Activity: Every line below should be set down exactly as it appears.

Saved data entries:
────────────────────────────────────────

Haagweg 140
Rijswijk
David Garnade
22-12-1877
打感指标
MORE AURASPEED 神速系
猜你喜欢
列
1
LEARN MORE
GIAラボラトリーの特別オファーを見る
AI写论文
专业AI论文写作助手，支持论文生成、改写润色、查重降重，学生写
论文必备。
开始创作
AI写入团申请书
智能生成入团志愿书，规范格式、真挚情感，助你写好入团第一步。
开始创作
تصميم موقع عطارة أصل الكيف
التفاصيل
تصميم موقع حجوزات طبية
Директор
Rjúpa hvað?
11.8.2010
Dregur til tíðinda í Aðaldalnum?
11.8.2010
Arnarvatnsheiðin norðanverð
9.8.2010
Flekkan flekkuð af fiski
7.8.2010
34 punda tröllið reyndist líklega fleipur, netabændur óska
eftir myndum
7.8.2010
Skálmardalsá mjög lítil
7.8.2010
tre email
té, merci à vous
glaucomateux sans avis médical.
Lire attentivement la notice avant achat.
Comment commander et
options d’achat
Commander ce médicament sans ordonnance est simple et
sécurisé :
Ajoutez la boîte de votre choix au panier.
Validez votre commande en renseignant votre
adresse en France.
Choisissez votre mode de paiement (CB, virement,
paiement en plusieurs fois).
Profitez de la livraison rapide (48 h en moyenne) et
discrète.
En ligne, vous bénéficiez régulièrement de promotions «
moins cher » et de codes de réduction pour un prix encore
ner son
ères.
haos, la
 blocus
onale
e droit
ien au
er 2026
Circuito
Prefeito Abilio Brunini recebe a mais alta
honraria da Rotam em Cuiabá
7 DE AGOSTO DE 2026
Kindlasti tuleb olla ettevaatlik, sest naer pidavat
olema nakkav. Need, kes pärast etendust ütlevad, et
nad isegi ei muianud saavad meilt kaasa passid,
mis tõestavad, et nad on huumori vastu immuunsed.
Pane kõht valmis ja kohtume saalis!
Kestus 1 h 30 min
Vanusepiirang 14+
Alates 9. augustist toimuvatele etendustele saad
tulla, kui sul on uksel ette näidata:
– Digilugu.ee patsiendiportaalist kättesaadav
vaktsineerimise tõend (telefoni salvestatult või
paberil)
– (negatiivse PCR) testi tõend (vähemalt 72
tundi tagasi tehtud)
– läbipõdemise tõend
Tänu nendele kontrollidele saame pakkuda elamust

────────────────────────────────────────

Written solution:
Haagweg 140
Rijswijk
David Garnade
22-12-1877
打感指标
MORE AURASPEED 神速系
猜你喜欢
列
1
LEARN MORE
GIAラボラトリーの特別オファーを見る
AI写论文
专业AI论文写作助手，支持论文生成、改写润色、查重降重，学生写
论文必备。
开始创作
AI写入团申请书
智能生成入团志愿书，规范格式、真挚情感，助你写好入团第一步。
开始创作
تصميم موقع عطارة أصل الكيف
التفاصيل
تصميم موقع حجوزات طبية
Директор
Rjúpa hvað?
11.8.2010
Dregur til tíðinda í Aðaldalnum?
11.8.2010
Arnarvatnsheiðin norðanverð
9.8.2010
Flekkan flekkuð af fiski
7.8.2010
34 punda tröllið reyndist líklega fleipur, netabændur óska
eftir myndum
7.8.2010
Skálmardalsá mjög lítil
7.8.2010
tre email
té, merci à vous
glaucomateux sans avis médical.
Lire attentivement la notice avant achat.
Comment commander et
options d’achat
Commander ce médicament sans ordonnance est simple et
sécurisé :
Ajoutez la boîte de votre choix au panier.
Validez votre commande en renseignant votre
adresse en France.
Choisissez votre mode de paiement (CB, virement,
paiement en plusieurs fois).
Profitez de la livraison rapide (48 h en moyenne) et
discrète.
En ligne, vous bénéficiez régulièrement de promotions «
moins cher » et de codes de réduction pour un prix encore
ner son
ères.
haos, la
 blocus
onale
e droit
ien au
er 2026
Circuito
Prefeito Abilio Brunini recebe a mais alta
honraria da Rotam em Cuiabá
7 DE AGOSTO DE 2026
Kindlasti tuleb olla ettevaatlik, sest naer pidavat
olema nakkav. Need, kes pärast etendust ütlevad, et
nad isegi ei muianud saavad meilt kaasa passid,
mis tõestavad, et nad on huumori vastu immuunsed.
Pane kõht valmis ja kohtume saalis!
Kestus 1 h 30 min
Vanusepiirang 14+
Alates 9. augustist toimuvatele etendustele saad
tulla, kui sul on uksel ette näidata:
– Digilugu.ee patsiendiportaalist kättesaadav
vaktsineerimise tõend (telefoni salvestatult või
paberil)
– (negatiivse PCR) testi tõend (vähemalt 72
tundi tagasi tehtud)
– läbipõdemise tõend
Tänu nendele kontrollidele saame pakkuda elamust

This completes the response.